Mycoplasma Pneumoniae

Mycoplasmas are the smallest free-living organisms. Their genome size is only 10-15% of that of usual bacteria, and they lack the genes necessary for cell wall synthesis. Therefore, antimicrobials that target the cell wall, like beta-lactams, are not effective against mycoplasma.

Mycloplasma pneumoniae is a common cause of acute upper and lower respiratory infections in children and young adults. It is transmitted by respiratory droplets. Previously, pneumonia caused by M. pneumoniae was often referred to as atypical bacterial pneumonia. Before reliable tests became available to accurately diagnose M. pneumoniae, the pneumonia was considered “atypical” because its clinical presentation and response to treatment differed from “typical” bacterial pneumonia.

Mycoplasma pneumoniae infections can occur any time of the year. An estimated 2 million infections are caused by M. pneumoniae each year in the United States. Estimates indicate that approximately 20% of all community-acquired pneumonia is caused by M. pneumoniae.

M. pneumoniae  has a lengthy incubation period of 3 weeks, which can result in prolonged outbreaks. Disease onset is insidious. Fever, headache, and malaise occur 2 to 4 days before the onset of respiratory symptoms. Another common clinical syndrome caused by M. pneumoniae is acute or subacute tracheobronchitis. 

Extrapulmonary manifestations occur rarely and  include erythema nodosum, Stevens-Johnson syndrome, cardiac arrhythmias, pericarditis, myocarditis, coagulopathies, hemolytic anemia and central nervous system involvement. Vascular complications include Raynaud’s phenomenon, which may be associated with the production of cold agglutinins. There is accumulating evidence over the last few years that links M. pneumoniae with chronic asthma in some patients due to persistent infection of the lower respiratory tract. 

Most Mycoplasma pneumoniae infections are self-limiting; however, clinicians routinely treat pneumonia caused by M. pneumoniae with antibiotics. Children and adults are usually prescribed a macrolide such as azithromycin.

M. pneumoniae resistance to macrolides has been emerging since the 2000s. Approximately 90% of cases in Asia have become resistant. The United States and Europe have also reported macrolide resistance. Current data suggest that the prevalence of macrolide resistance in M. pneumoniae is approximately 10% in the United States.

Historically, physicians ordered a cold agglutinin titer as a screening test for Mycoplasma infection.. A cold agglutinin titer of 1:32 in the appropriate setting was considered indicative of infection. However, the sensitivity of the cold agglutinin test was low, approximately 50%. The specificity was also low since cold agglutinins are an acute phase reactant and may be seen in a variety of diseases, such as autoimmune disorders, dysproteinemia, lymphoma, legionellosis,  and mononucleosis caused by cytomegalovirus or Epstein-Barr virus.  

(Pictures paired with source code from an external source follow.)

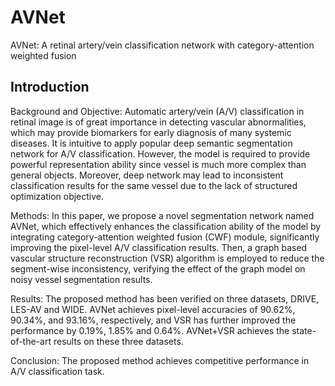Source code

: # AVNet
AVNet: A retinal artery/vein classification network with category-attention weighted fusion

## Introduction

Background and Objective: Automatic artery/vein (A/V) classification in retinal image is of great importance in detecting vascular abnormalities, which may provide biomarkers for early diagnosis of many systemic diseases.
It is intuitive to apply popular deep semantic segmentation network for A/V classification. However, the model is required to provide powerful representation ability since vessel is much more complex than general objects. Moreover, deep network may lead to inconsistent classification results for the same vessel due to the lack of structured optimization objective.

Methods: In this paper, we propose a novel segmentation network named AVNet, which effectively enhances the classification ability of the model by integrating category-attention weighted fusion (CWF) module,
significantly improving the pixel-level A/V classification results.
Then, a graph based vascular structure reconstruction (VSR) algorithm is employed to reduce the segment-wise inconsistency, verifying the effect of the graph model on noisy vessel segmentation results.

Results: The proposed method has been verified on three datasets, DRIVE, LES-AV and WIDE.
AVNet achieves pixel-level accuracies of 90.62\%, 90.34\%, and 93.16\%, respectively, and VSR has further improved the performance by 0.19%, 1.85% and 0.64%.
AVNet+VSR achieves the state-of-the-art results on these three datasets.

Conclusion: The proposed method achieves competitive performance in A/V classification task.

Mycoplasma can be cultured from respiratory tract specimens but it is time consuming because the organism does not grow on routine culture media. Detection usually requires one to two weeks, which limits clinical utility.

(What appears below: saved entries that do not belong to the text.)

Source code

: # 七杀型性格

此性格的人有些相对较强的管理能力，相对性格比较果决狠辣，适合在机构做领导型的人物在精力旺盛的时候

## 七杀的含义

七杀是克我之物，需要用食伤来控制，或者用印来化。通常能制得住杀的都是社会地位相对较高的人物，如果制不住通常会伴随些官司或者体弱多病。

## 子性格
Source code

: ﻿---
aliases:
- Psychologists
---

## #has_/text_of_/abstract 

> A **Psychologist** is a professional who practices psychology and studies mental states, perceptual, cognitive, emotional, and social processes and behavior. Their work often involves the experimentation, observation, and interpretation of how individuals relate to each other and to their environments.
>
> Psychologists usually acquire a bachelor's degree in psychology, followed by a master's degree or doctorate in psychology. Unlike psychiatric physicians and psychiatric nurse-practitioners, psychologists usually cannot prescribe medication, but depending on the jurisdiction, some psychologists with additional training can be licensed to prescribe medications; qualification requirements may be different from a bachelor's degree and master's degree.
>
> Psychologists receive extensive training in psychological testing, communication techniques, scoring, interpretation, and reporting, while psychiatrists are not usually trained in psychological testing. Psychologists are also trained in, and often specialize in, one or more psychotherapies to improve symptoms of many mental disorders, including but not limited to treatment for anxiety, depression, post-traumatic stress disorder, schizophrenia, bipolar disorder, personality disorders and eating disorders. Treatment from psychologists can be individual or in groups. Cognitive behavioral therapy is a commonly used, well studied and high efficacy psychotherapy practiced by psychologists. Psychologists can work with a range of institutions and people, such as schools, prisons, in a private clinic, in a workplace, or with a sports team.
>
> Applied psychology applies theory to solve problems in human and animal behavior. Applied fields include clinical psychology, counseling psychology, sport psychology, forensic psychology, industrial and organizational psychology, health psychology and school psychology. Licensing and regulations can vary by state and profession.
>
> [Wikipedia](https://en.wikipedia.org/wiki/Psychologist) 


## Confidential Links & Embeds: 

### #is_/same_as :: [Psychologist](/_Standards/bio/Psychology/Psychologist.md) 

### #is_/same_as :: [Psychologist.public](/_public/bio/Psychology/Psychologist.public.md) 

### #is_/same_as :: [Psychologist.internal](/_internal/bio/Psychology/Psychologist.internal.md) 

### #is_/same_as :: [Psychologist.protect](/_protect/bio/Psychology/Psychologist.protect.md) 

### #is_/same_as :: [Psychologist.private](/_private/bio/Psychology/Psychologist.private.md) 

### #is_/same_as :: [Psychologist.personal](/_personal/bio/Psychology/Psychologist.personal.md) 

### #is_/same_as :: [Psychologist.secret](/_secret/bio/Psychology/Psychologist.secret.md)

M. pneumoniae serology is both sensitive and specific. Enzyme immunoassays are available and have sensitivities and specificities >90%. IgM antibodies are not detectable until approximately 1 week after the onset of illness. Results are reported as negative or positive. The reference value is negative. The presence of IgM antibodies indicates recent infection. The presence of IgG antibody only may indicate recent or past infection and a paired serum sample drawn after 4 weeks may be required to clarify the diagnosis. Specimen requirement is one plain red top tube of blood. 

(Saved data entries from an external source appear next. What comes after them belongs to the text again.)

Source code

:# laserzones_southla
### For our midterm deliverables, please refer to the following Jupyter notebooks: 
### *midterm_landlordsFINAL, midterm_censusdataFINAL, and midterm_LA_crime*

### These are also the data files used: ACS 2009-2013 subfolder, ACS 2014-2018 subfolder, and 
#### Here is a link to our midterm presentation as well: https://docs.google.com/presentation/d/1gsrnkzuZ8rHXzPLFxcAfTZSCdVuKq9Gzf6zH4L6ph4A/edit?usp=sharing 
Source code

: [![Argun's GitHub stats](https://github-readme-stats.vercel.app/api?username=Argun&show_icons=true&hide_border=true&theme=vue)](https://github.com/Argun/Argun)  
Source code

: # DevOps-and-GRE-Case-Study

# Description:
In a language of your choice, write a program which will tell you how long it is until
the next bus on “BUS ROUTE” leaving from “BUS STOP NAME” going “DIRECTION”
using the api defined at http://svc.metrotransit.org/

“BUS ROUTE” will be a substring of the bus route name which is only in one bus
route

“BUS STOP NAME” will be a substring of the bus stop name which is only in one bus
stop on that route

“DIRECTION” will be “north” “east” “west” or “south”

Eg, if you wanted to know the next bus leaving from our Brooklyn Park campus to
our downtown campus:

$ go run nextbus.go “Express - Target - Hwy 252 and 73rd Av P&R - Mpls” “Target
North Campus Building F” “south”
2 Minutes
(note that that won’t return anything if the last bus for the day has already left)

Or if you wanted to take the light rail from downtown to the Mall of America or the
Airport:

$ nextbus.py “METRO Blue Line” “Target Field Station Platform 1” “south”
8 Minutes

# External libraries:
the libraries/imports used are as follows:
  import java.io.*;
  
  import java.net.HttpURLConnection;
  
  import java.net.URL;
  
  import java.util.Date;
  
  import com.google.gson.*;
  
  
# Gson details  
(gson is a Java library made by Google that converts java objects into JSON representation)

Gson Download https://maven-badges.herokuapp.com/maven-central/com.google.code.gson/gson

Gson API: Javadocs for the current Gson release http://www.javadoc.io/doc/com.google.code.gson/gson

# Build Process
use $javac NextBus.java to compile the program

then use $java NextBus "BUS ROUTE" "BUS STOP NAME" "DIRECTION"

Mycoplasma pneumoniae can be detected much more quickly by polymerase chain reaction (PCR).  The test can be performed on a throat swab, saliva, sputum or bronchoalveolar lavage (BAL).  

Serologic tests are available but not very specific. Acute and convalescent samples are necessary to diagnose a recent infections. 

Preferred specimens for PCR are nasopharyngeal or oropharyngeal swabs. Flocked swabs are preferred. Only sterile Dacron, rayon, or nylon swabs with plastic shafts should be used. 

References

Parrott GL, Kinjo T, Fujita J. A compendium for Mycoplasma pneumoniae. Front Microbiol 2016;7:513.

Diaz MH, Benitez AJ, Winchell JM. Investigations of Mycoplasma pneumoniae infections in the United States: trends in molecular typing and macrolide resistance from 2006 to 2013. J Clin Microbiol 2015;53:124–30.